Judges, attorneys and other court personnel are the ones who will benefit daily from the convenience and safety of the new 4th District Judicial Center.

But court officials say it's the public who will best be served by the new building."This is your building. It should not only be known as the new court building, but a building for true justice for all," said Presiding 4th District Judge Cullen Y. Christensen during dedication ceremonies Tuesday.

Located at 100 W. 100 North, the building will not be opened officially until Nov. 13. It is closed this week while court personnel move from old facilities. Built at a cost of $6 million and owned by Provo City, the center will house the Provo 4th Circuit Court and 4th District Court.

Michael Havemann, court executive, said the center is the first to follow the new state master plan for court facilities.
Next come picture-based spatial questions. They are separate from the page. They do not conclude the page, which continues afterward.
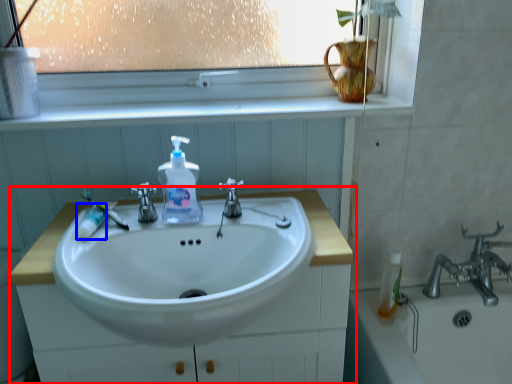
Question: Which point is closer to the camera, bathroom cabinet (highlighted by a red box) or toothpaste (highlighted by a blue box)?

Choices:
 (A) bathroom cabinet
 (B) toothpaste

Answer: (A)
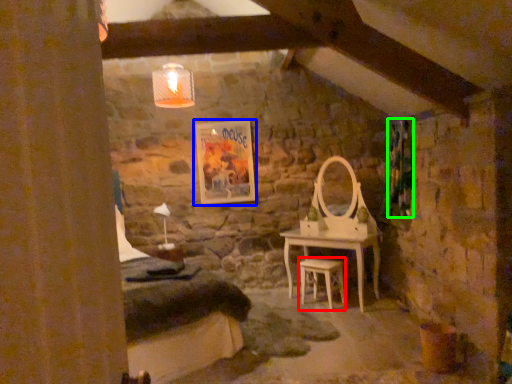
Question: Based on their relative distances, which object is nearer to stool (highlighted by a red box)? Choose from picture frame (highlighted by a blue box) and curtain (highlighted by a green box).

Choices:
 (A) picture frame
 (B) curtain

Answer: (B)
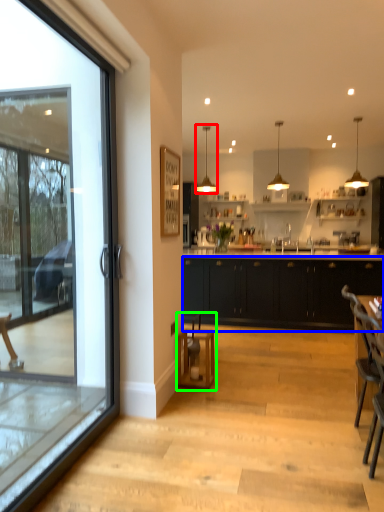
Question: Which is farther away from lamp (highlighted by a red box)? cabinetry (highlighted by a blue box) or bar stool (highlighted by a green box)?

Choices:
 (A) cabinetry
 (B) bar stool

Answer: (B)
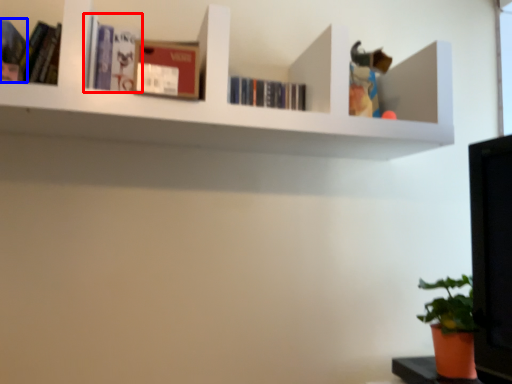
Question: Which object is further to the camera taking this photo, book (highlighted by a red box) or book (highlighted by a blue box)?

Choices:
 (A) book
 (B) book

Answer: (A)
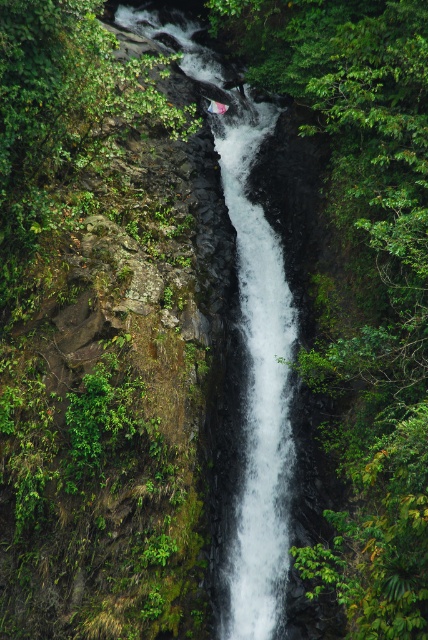
Image resolution: width=428 pixels, height=640 pixels. What do you see at coordinates (258, 387) in the screenshot? I see `white frothy water at center` at bounding box center [258, 387].

Is point (275, 404) positioned after point (249, 285)?

That is False.

Between point (258, 509) and point (270, 524), which one is positioned in front?

Point (270, 524) is more forward.

Where is `white frothy water at center`? This screenshot has height=640, width=428. white frothy water at center is located at coordinates (258, 387).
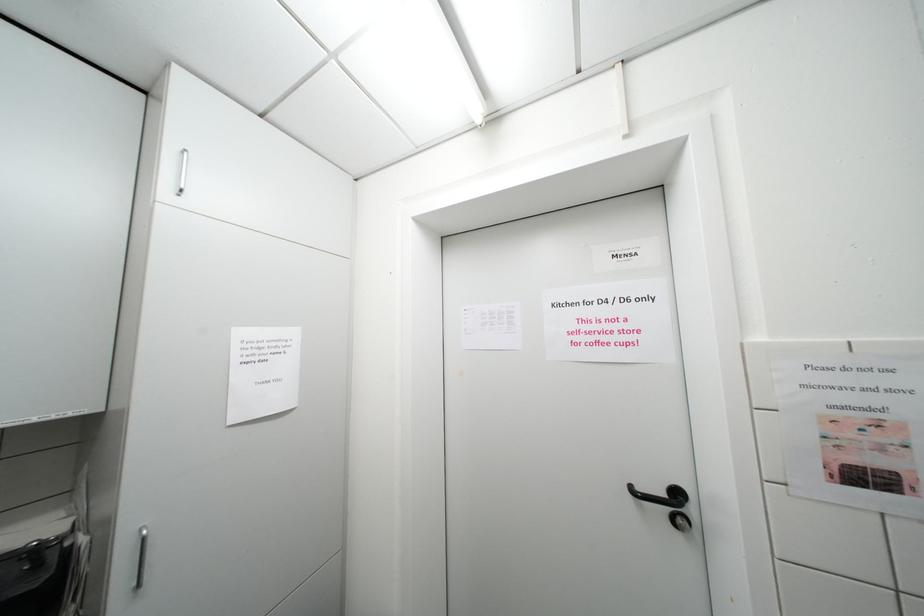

He said its design and flexibility will meet Utah County needs for many years.

Other court executives from throughout the state are looking at the building as a design model for future state courts.

"Utah County now has the nicest trial facility in the state," Havemann said.

He said the real benefit of the new building is its security. Judges, lawyers, jury members and other court personnel will have security never before experienced. In the past court personnel have shared the same hallways, entrances and space as the public and defendants.

"In this building the public no longer has to worry about sharing the same space (with) people who have committed rape, child abuse and all kinds of other heinous crimes," Havemann said.

The first contact judges and prisoners will have with the public is when they enter the courtroom. Judges and prisoners will enter the building through security gates on the west side. Prisoners will be held in two holding cells until they are transferred to the courtroom on an elevator accessible only to security personnel.

The public enters the building on the east side and is confined to areas on that side of the structure. Judges' chambers and rooms of other court personnel are on the building's west side and are secure from public areas.

Three security guards will be on duty during all business hours. One guard will be stationed at the metal detector at the east entrance, one at a television monitoring station near the prisoner entrance and one will roam the building.

Combined offices for the circuit and district courts are located on the first floor. The second floor has three circuit courtrooms and the chambers of 4th Circuit Judges Lynn W. Davis and E. Patrick McGuire. The courtroom on the north side is the building's largest and holds more than 150 people.

The courtrooms and chambers of 4th District Judges Christensen and George E. Ballif are on the third floor. The courtrooms and chambers of 4th District Judges Ray M. Harding and Boyd L. Park are on the fourth floor. The domestic court, located on the third floor, features a sound-proof cry room, something seen in few courts in the country. The building has 24 conference rooms, a law library, five jury rooms and two jury lounges.

The building was constructed during a time when the construction market was soft. The structure was built for about 10 percent less than comparable buildings. The building came in under estimated construction costs and was finished one month earlier than expected, Havemann said.